Visitors will be able to see fossilized vertebrae from the giant snake Titanaboa, which was found by researchers at the Smithsonian Tropical Research Institute. On Ocean Day (June 28), the Hyperbolic Crochet Coral Reef project, in partnership with the Natural History Museum, will be at the Festival, allowing visitors to crochet part of a coral reef to call attention to the disappearing wonders of the marine world. The Smithsonian Astrophysical Observatory will display pictures from the Chandra X-ray observatory, and visitors also can take a poll about democracy and have their opinions become part of a future exhibition at the American History Museum.
In two “Behind the Scenes” tents, visitors can learn how Smithsonian staff care for and maintain the Institution’s buildings, artifacts and living collections. Staff from the Office of Exhibits Central will show how they design and fabricate museum exhibitions, while curators and keepers from the National Zoo will discuss how they safely move the park’s animals. Visitors can also create their own hanging baskets or learn about orchids with staff from the Smithsonian Gardens. Staff from the Office of Facilities and Management Reliability will demonstrate infrared cameras that detect roof leaks and share with visitors the latest efforts to make Smithsonian buildings more “green.”
On the discussion stage, Smithsonian staff will participate in conversations about researching and designing popular exhibitions, keeping staff, visitors and collections safe, and new tools and techniques in museum conservation. In the “Ask the Smithsonian” tent staff will answer general questions about the Institution and explain its presence around the world.
The Smithsonian is involved in cultural recovery and revitalization in Haiti, and this year’s Festival is directly assisting by sponsoring artists and musicians and selling crafts. A special evening concert will feature Boukman Eksperyans, and two artists, Mireille Delisme and Levoy Exil, will be in residence at the Festival and will demonstrate their craft and talk with visitors in the Festival’s Marketplace. In addition, the crafts of 77 Haitian artists will be on sale in the Marketplace. The crafts include paintings, metalwork, beadwork, papier-mâche, Vetiver baskets and stone statues ranging in price from $3 to $1,800. All proceeds will support the reinvigoration of traditional crafts in Haiti.

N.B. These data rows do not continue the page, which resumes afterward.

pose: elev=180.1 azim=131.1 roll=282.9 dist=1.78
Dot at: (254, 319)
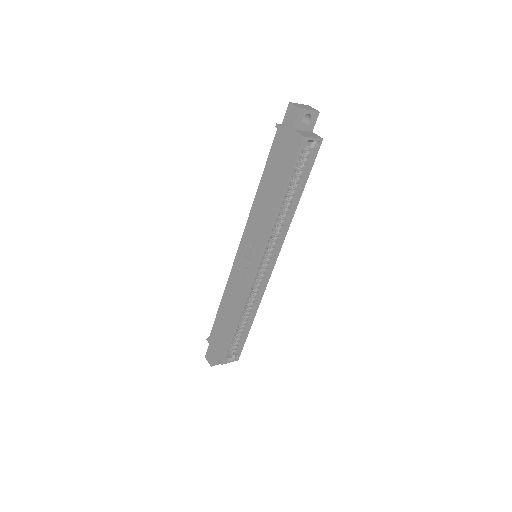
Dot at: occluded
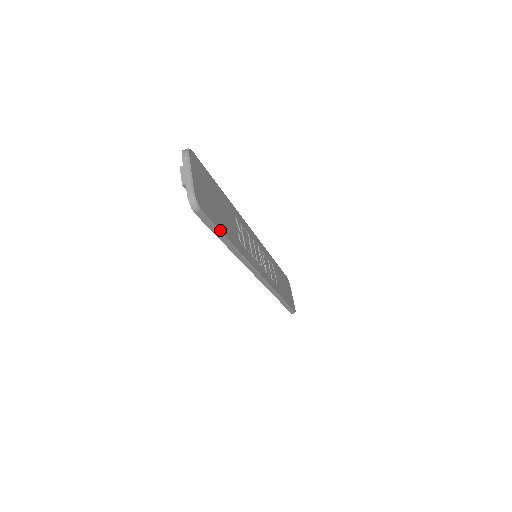
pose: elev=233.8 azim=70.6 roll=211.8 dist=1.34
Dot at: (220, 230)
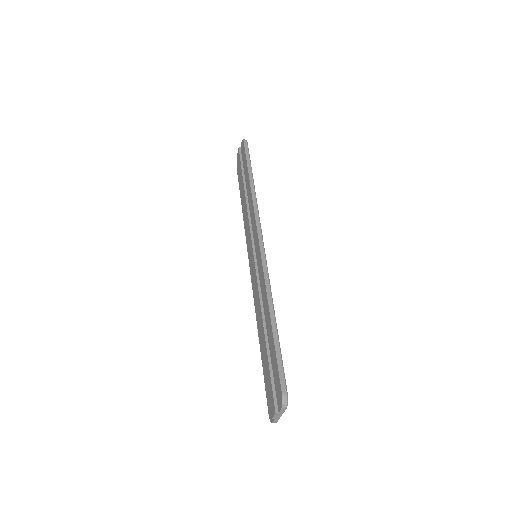
Dot at: occluded
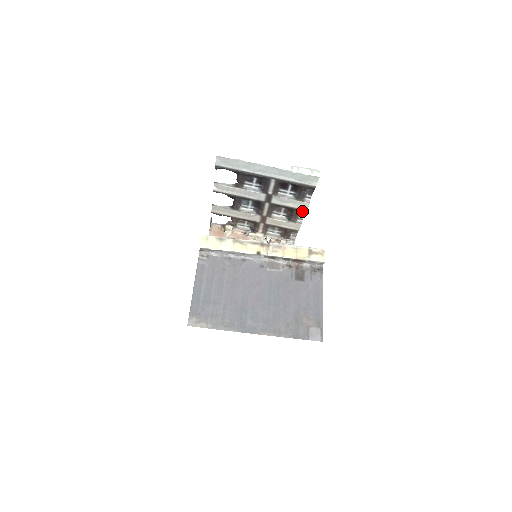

Merchandise produced by Festival artisans and a selection of related books and Smithsonian Folkways recordings will be available for purchase at the Festival Marketplace, located in front of the Smithsonian’s Freer Gallery of Art.

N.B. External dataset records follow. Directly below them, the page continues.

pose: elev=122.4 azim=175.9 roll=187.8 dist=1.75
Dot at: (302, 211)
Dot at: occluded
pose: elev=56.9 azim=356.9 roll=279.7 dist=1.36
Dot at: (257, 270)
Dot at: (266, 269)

Meals, snacks and beverages representing the three programs will be sold at concession stands.
Large-print and CD versions of the daily schedule and a CD version of the program book will be available at information kiosks and the Volunteer tent. Volunteers will be on call to assist wheelchair users. Music stages will have audio loops to assist hard-of-hearing visitors. Service animals are welcome. American Sign Language interpreters will be available on site; the Festival program book will indicate the interpreted presentations. To request other access services not listed above, such as real-time captioning, please call (202) 633-2921 (voice) or e-mail firstname.lastname@example.org.
About the Festival
The Smithsonian Folklife Festival, inaugurated in 1967, celebrates folk culture with people from across the United States and around the world. The Festival typically includes daily programs of music, song and dance, crafts, occupational skills and cooking demonstrations, storytelling, workshops and narrative sessions for discussing cultural issues. It attracts approximately 1 million visitors a year. The Festival is a research-based production of the Smithsonian Center for Folklife and Cultural Heritage.
The Smithsonian Folklife Festival is supported by federally appropriated funds; Smithsonian trust funds; contributions from governments, businesses, foundations and individuals; in-kind assistance; and food, recording and craft sales. General support for this year’s Festival comes from the Music Performance Fund, with in-kind support provided by WAMU-88.5 FM and washingtonpost.com.